I mostly write when my children are in school but I always have a notebook with me. You never know when inspiration will strike. I had a home office until recently, when I was evicted by a child looking for a bedroom of her own, so I’m currently a bit of a nomad. I write at my kitchen table, on the sofa, at the library, or in various cafés. I should have a more permanent solution very soon though and I can’t wait!
Do you use a computer or write long hand?
For picture books I write long hand at first. The idea or concept usually starts as a vague scribble in one of the many notebooks I carry around with me. I then flesh it out a bit before using note cards or post-its to work out the plot and to see where the holes are.
Once I have a good idea of the structure and the concept I’ll get the text onto the computer. Then I’ll make a (very basic and terribly drawn) ‘dummy’ of the book to see if it will fit the picture book model. My stories are usually way too long at first so, after that it’s editing, editing, editing!
Do you edit as you go along? Or at the end of the first draft?
One of the reasons I write long hand for picture books is that I have a terrible habit of editing as I go along when I’m typing - the result of years of blogging. Blogging is ‘publishing’ at its fastest and I have a tendency to write a blog-post, editing and correcting as I go and hit publish pretty much immediately. Creative writing needs a completely different approach. For a picture book, where every, single word counts - you might need to write a sentence many, many different ways before you get it just right. For me, that habit of editing as I go, means I’d either never finish a first draft because I’d start fixating on everything that was ‘wrong’ in the first sentences or else I’d race to the end of the story without thinking about all of the different possibilities for developing the concept. For those reasons, editing comes quite late in my process. I prefer to get the ‘story’ down first and then start tweaking things.
Picturebooks are notoriously difficult to write – did you find it tricky?
They are tricky! I think people really underestimate how difficult writing for young children can be. It can be surprisingly technical - getting the pacing right, making sure there are ‘hooks’ to keep readers turning the pages, keeping the word count as low as possible - all while telling a story about a ‘hero’ who is relatable yet age appropriate and creating a world that children will want to visit again and again and that parents won’t mind reading about again and again!
I definitely found it difficult in the beginning and made some extremely clunky attempts before I started to understand more about how picturebooks work, but like anything, with practice it gets easier. Although - that doesn’t mean I’ve stopped making clunky attempts!
Do you have any advice or tips for people who would like to write a picturebook?
My advice would be to read picturebooks. Read them for pleasure, of course, but also study them to learn about their structure and style and also about what kinds of things get published!
I also found ‘How to Write a Children’s Picture Book and get it Published’ by Andrea Shavick very useful when I was starting out.
What type of books do you like to read? Do you have a favourite book?
I do read a lot of picture books, of course, but literary fiction is usually what I’m drawn to when reading for pleasure. I currently have quite an eclectic stack on my bedside table. The complete works of Truman Capote, Annie Proulx’s Barkskins, June Caldwell’s Room Little Darker, Daniel Clowes graphic novel ‘Patience’ and Emma Donoghue’s new children’s book The Lotterys Plus One.
I think my favourite novel might be Postcards by Annie Proulx and my favourite book from childhood is A Little Princess by Frances Hodgson Burnett.
What are you working on next?
I’m very excited to have been commissioned to write another book ‘as Gaeilge’ so I’m working on producing something special for that. I have one story written about a girl who wishes she was very small, but I have a few other ideas too and I’m using the opportunity to develop as many of them as possible!
Thank you, Sadhbh, for sharing your writing life with us.
Sadhbh's book is available at all good bookshops and also via the publisher, Futa Fata.

**Task brief:**
Answer these three questions about the interview:
1. Where does the writer currently write after losing the home office?
2. Which book did the writer find very useful when starting out?
3. What is the writer's favorite book from childhood?
The lines that come next aren't needed for anything here.

**Dataset:**
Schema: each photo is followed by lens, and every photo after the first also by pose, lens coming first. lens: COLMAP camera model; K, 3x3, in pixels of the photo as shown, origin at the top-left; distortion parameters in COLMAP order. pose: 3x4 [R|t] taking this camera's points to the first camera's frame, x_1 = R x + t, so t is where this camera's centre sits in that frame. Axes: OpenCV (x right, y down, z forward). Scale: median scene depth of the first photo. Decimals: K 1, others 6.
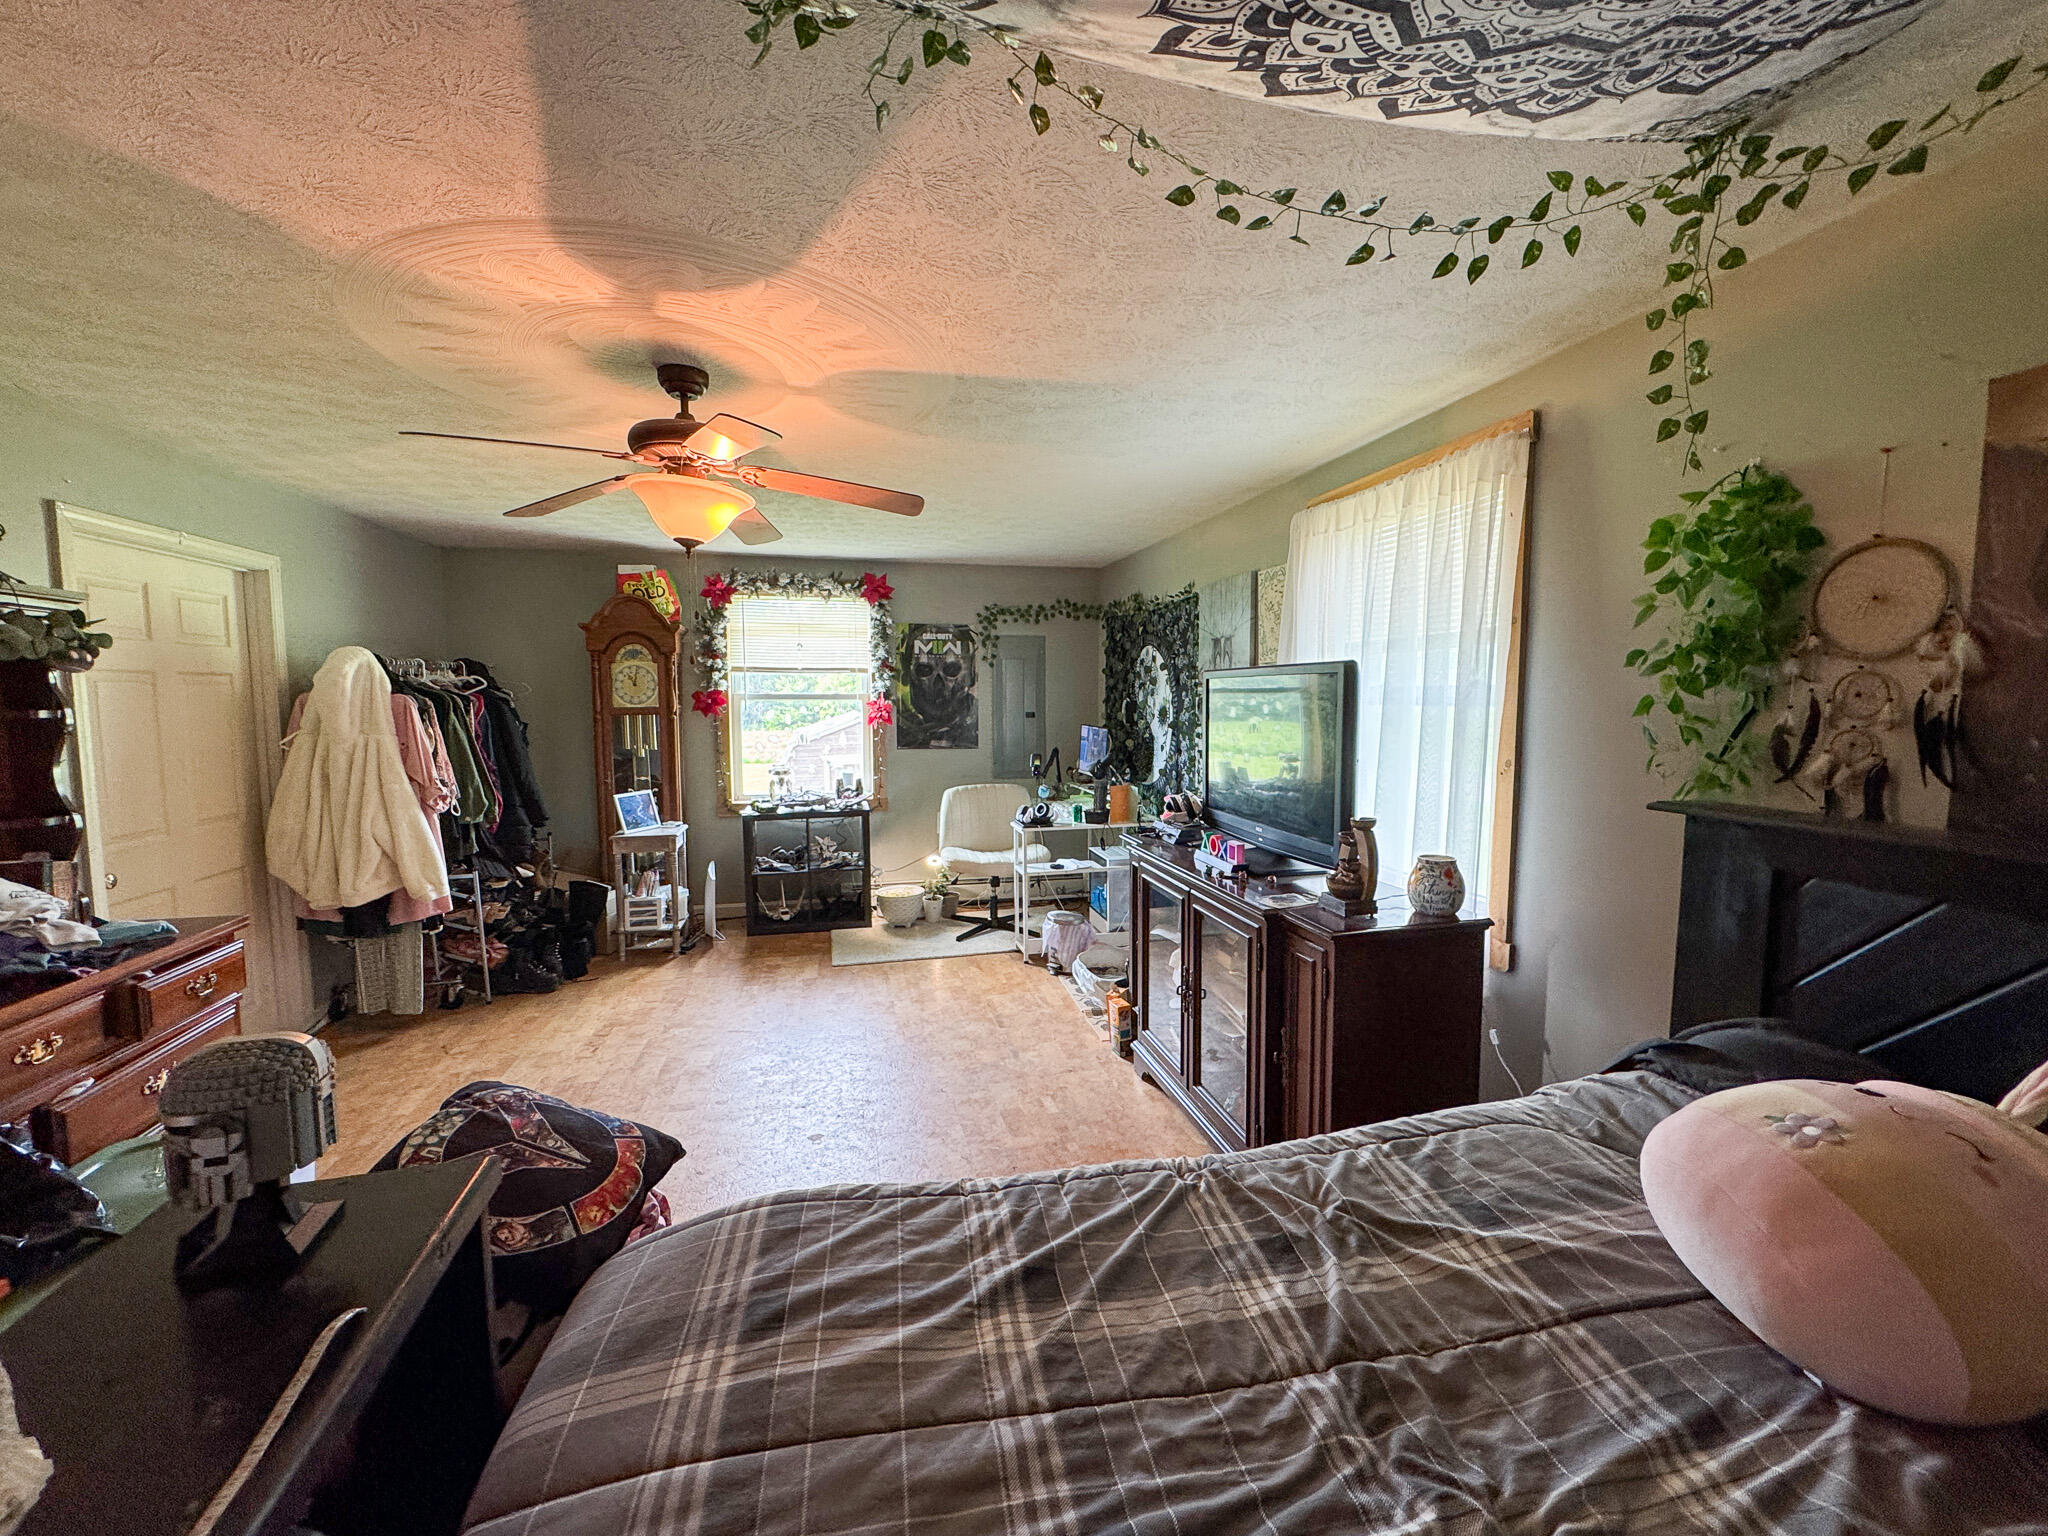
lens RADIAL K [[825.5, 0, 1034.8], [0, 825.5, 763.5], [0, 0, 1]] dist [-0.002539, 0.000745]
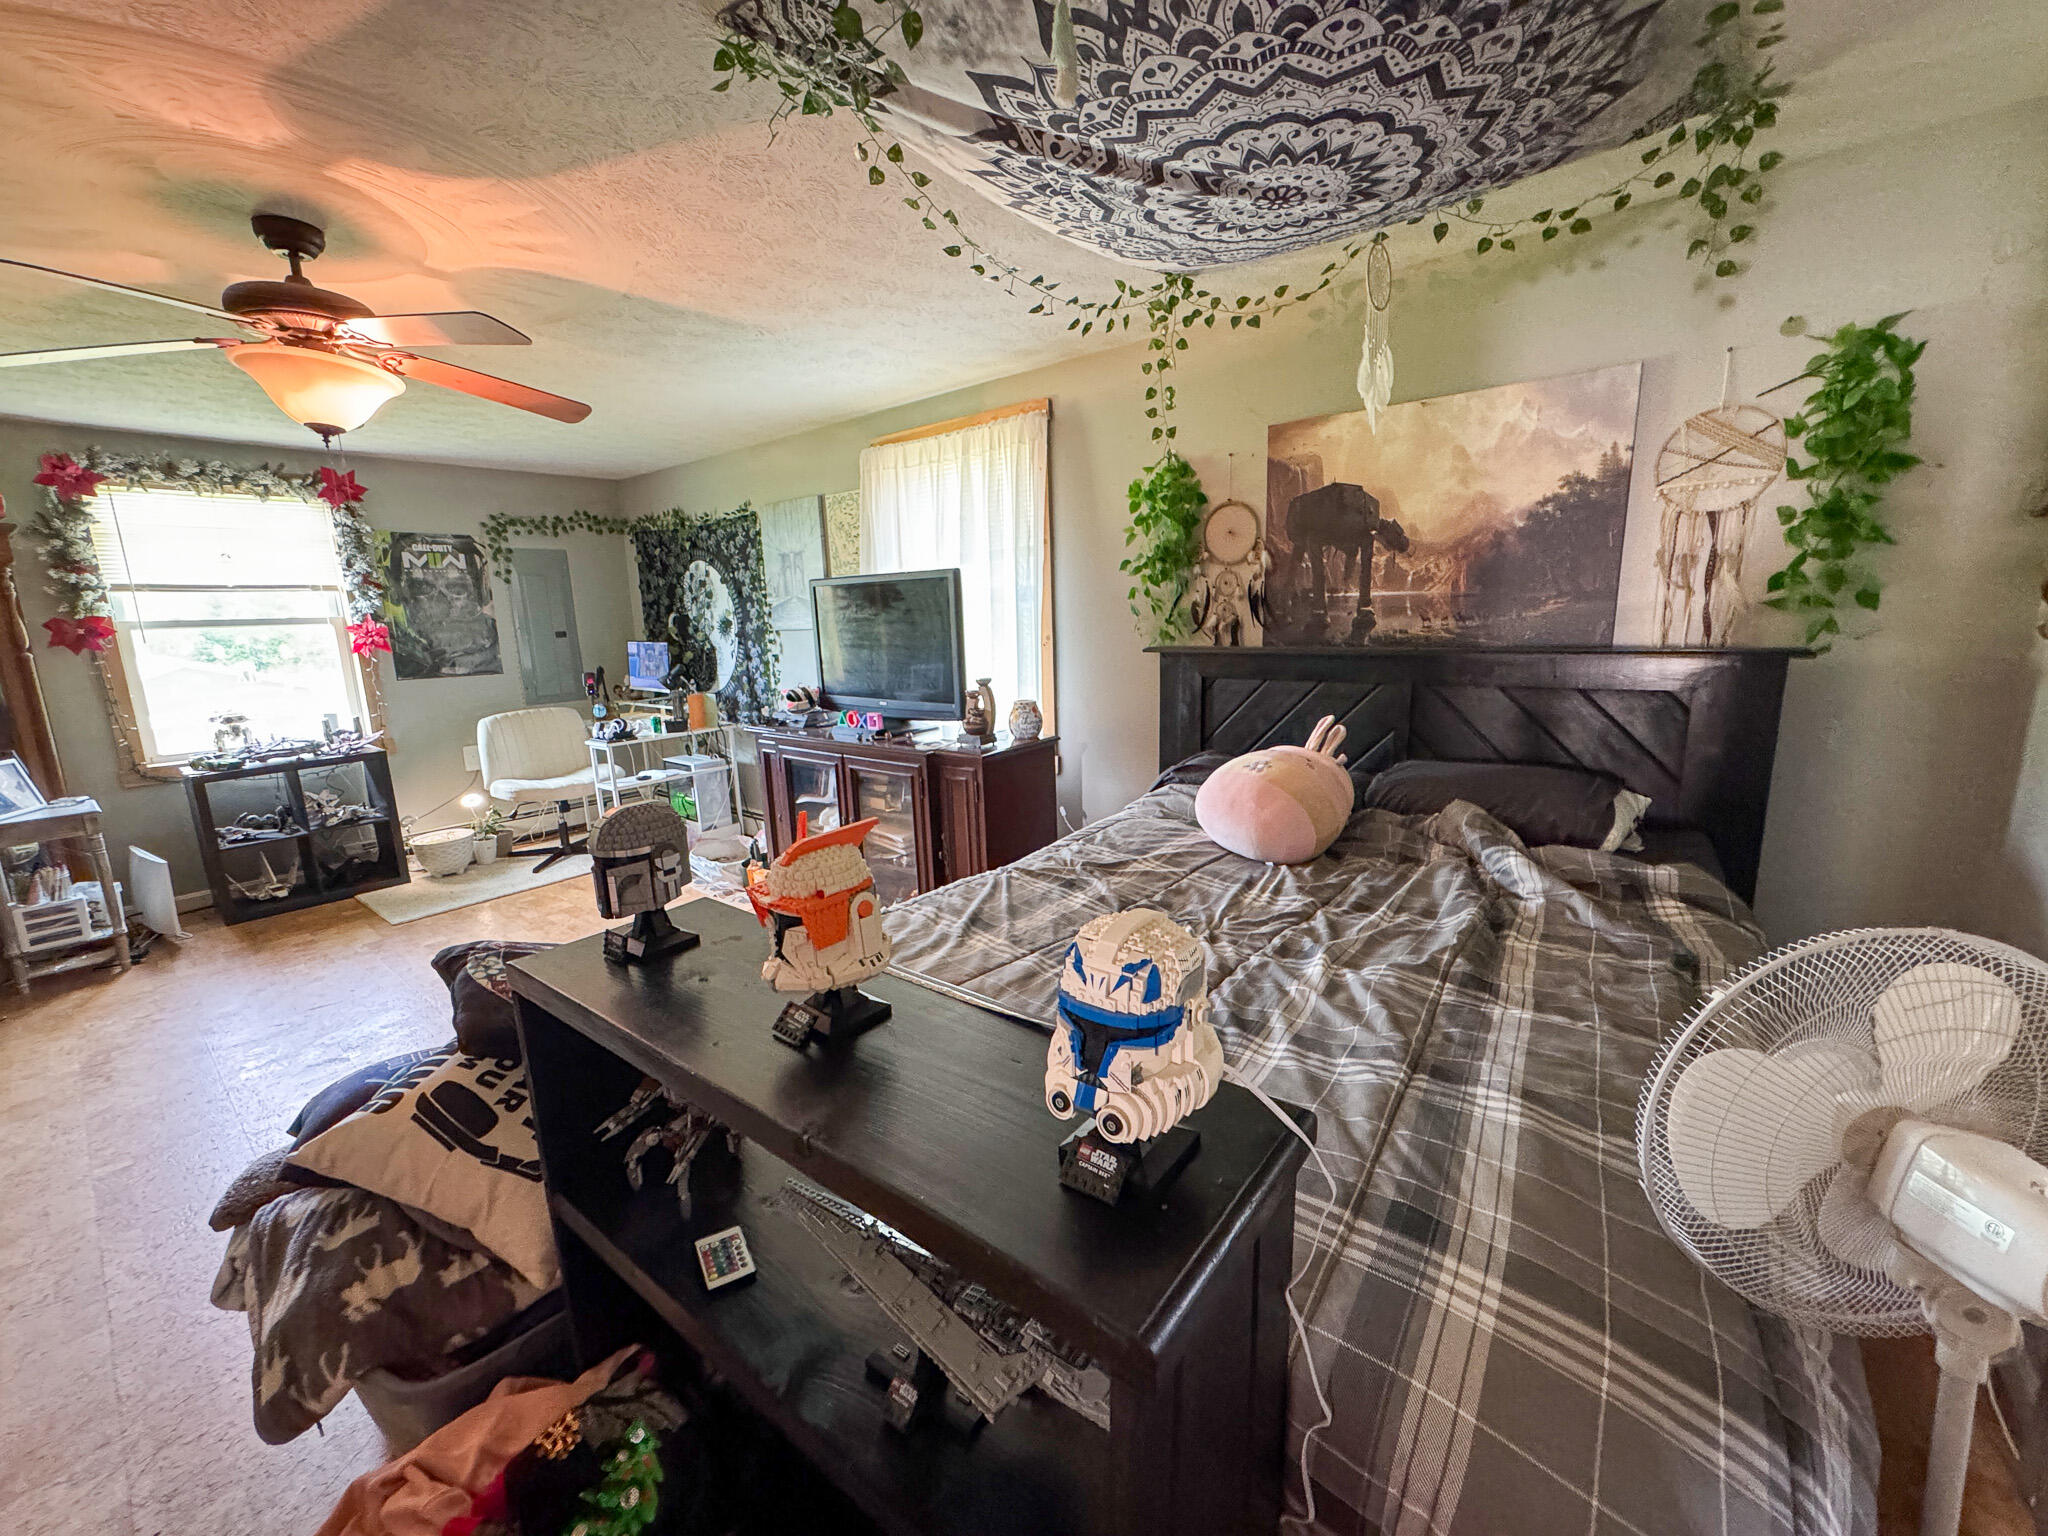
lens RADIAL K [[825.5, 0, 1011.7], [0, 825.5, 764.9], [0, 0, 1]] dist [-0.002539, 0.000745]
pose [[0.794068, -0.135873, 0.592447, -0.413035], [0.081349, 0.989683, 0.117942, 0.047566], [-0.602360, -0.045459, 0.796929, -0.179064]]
==
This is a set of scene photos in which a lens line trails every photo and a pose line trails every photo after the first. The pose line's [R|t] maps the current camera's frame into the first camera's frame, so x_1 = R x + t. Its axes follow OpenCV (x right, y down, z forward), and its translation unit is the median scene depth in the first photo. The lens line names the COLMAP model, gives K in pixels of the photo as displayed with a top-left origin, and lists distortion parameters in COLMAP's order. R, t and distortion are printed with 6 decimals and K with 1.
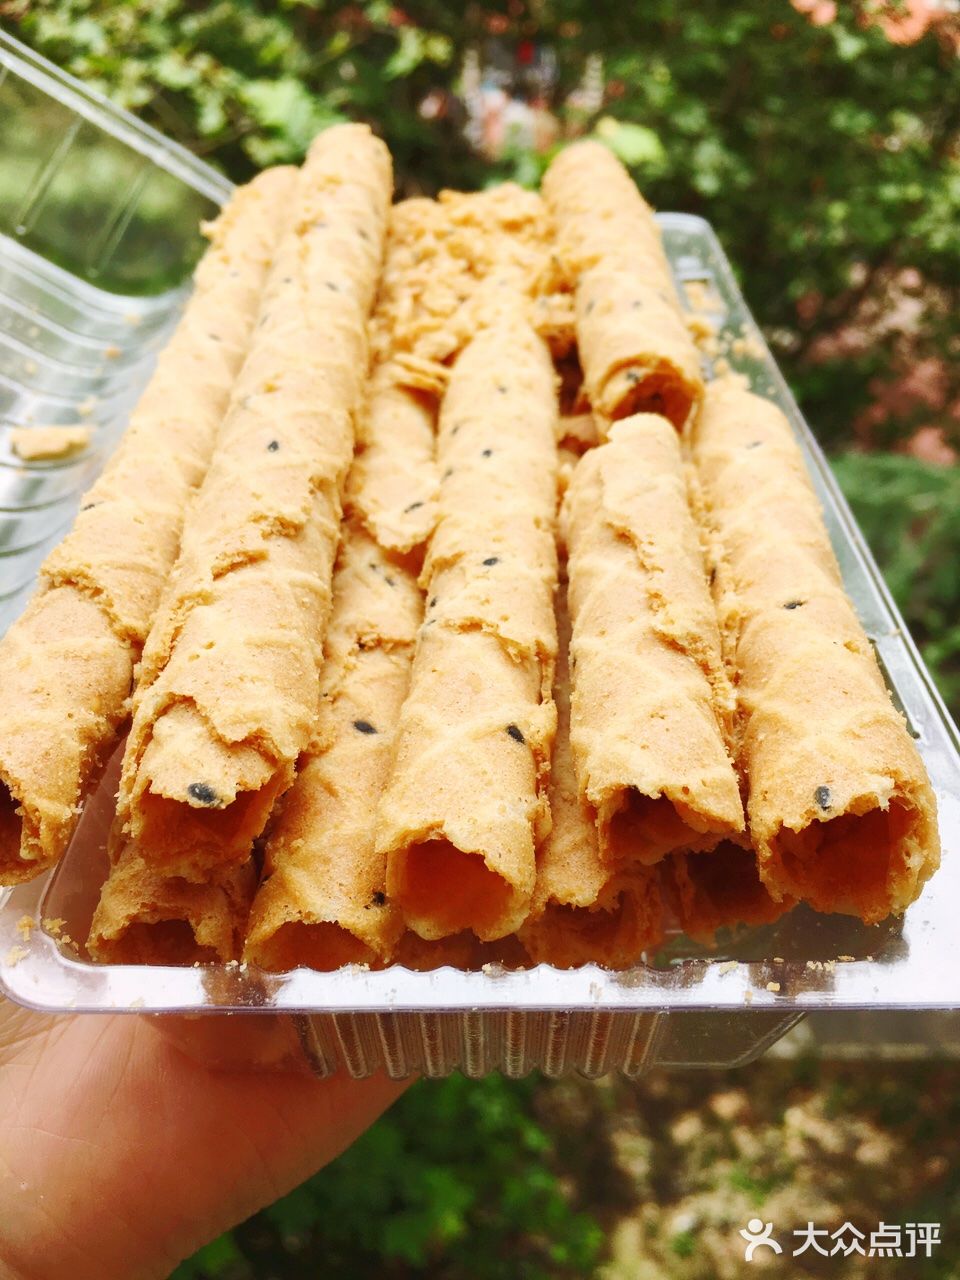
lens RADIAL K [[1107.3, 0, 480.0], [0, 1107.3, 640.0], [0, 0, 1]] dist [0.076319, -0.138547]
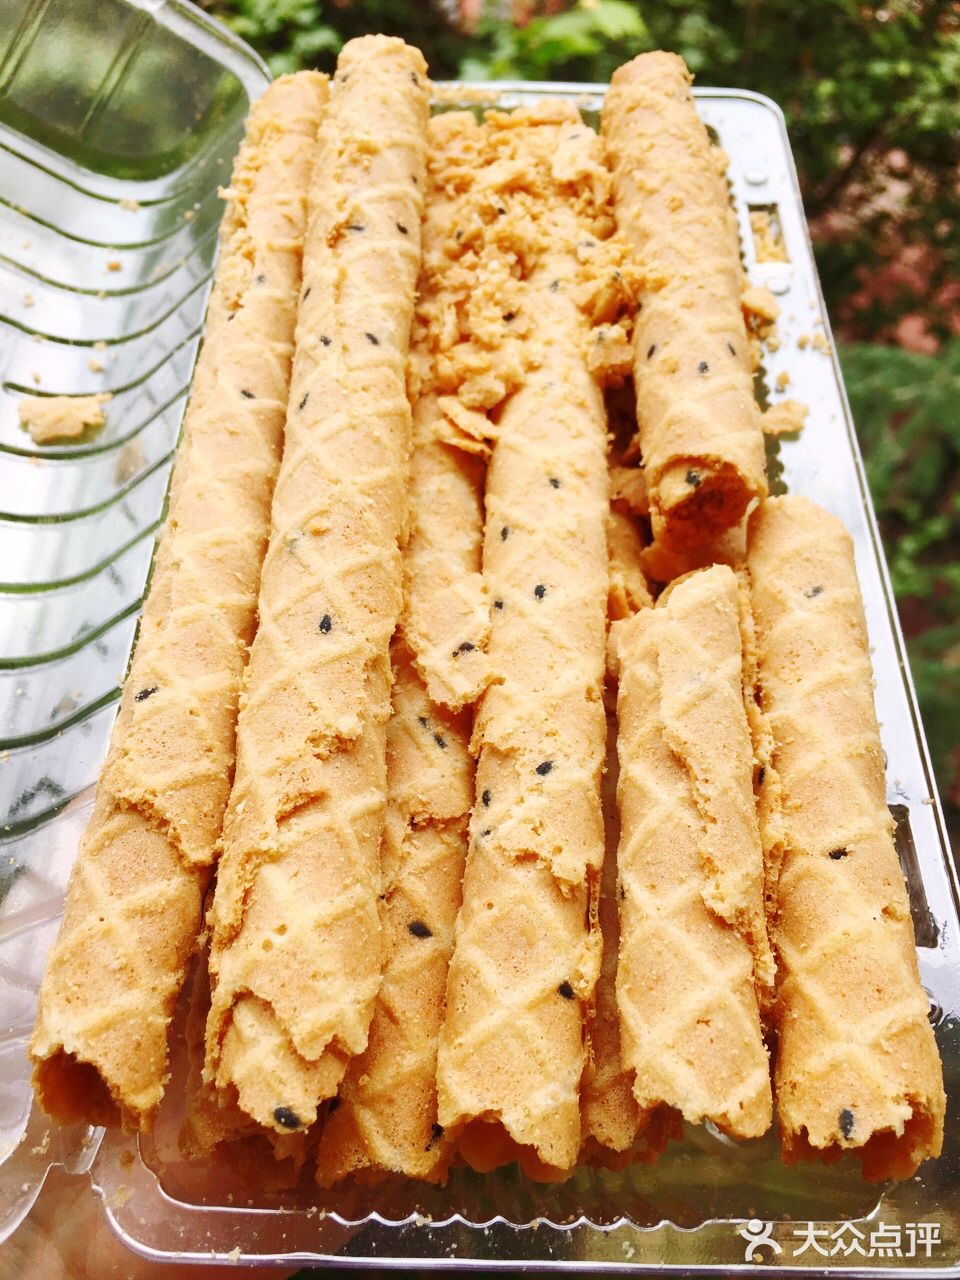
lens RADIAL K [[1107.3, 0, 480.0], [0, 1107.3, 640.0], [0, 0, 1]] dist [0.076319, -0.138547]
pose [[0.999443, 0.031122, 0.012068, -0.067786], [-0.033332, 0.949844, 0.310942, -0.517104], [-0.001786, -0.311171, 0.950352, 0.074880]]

**Task result:**
1. At the kitchen table, on the sofa, at the library, or in various cafés.
2. 'How to Write a Children's Picture Book and get it Published' by Andrea Shavick.
3. A Little Princess by Frances Hodgson Burnett.